— Goal of the exercise —
Each entry below is to be returned exactly, with any pictures left out.

— Record excerpts —

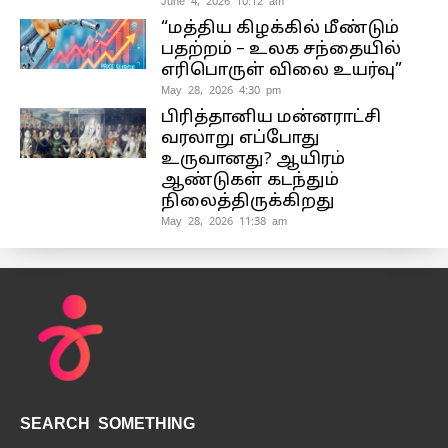
June 4, 2026 10:12 am
“மத்திய கிழக்கில் மீண்டும்
பதற்றம் – உலக சந்தையில்
எரிபொருள் விலை உயர்வு”
May 28, 2026 4:30 pm
பிரித்தானிய மன்னராட்சி
வரலாறு எப்போது
உருவானது? ஆயிரம்
ஆண்டுகள் கடந்தும்
நிலைத்திருக்கிறது
May 28, 2026 11:38 am
SEARCH SOMETHING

— Answer for the task —
June 4, 2026 10:12 am
“மத்திய கிழக்கில் மீண்டும்
பதற்றம் – உலக சந்தையில்
எரிபொருள் விலை உயர்வு”
May 28, 2026 4:30 pm
பிரித்தானிய மன்னராட்சி
வரலாறு எப்போது
உருவானது? ஆயிரம்
ஆண்டுகள் கடந்தும்
நிலைத்திருக்கிறது
May 28, 2026 11:38 am
SEARCH SOMETHING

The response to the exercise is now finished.